TASK DESCRIPTION: Where the line containing "left shoulder: (813, 494)" appears in the records below, begin there and write out each line exactly until the last one, and nothing more.

DATA EXTRACT:
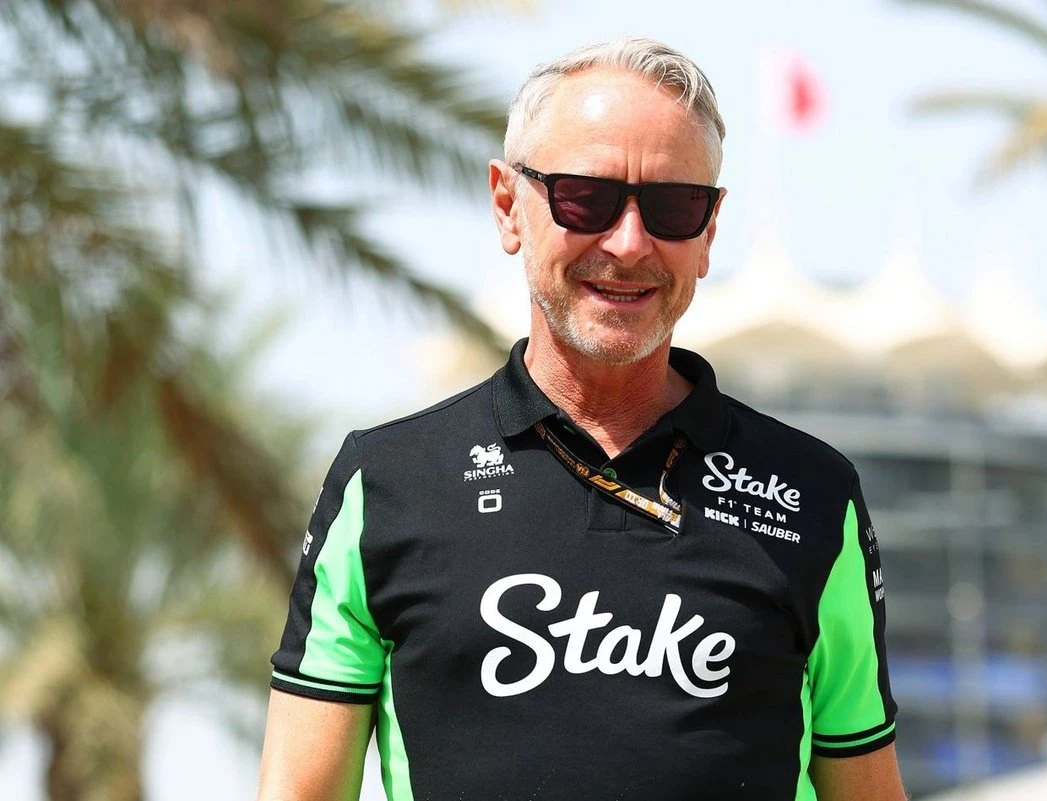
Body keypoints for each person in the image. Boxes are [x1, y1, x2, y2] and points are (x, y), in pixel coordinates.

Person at [257, 37, 906, 801]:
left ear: (708, 232)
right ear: (508, 206)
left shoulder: (813, 494)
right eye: (585, 198)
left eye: (673, 206)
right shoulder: (388, 483)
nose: (629, 243)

WRITTEN RESPONSE:
left shoulder: (813, 494)
right eye: (585, 198)
left eye: (673, 206)
right shoulder: (388, 483)
nose: (629, 243)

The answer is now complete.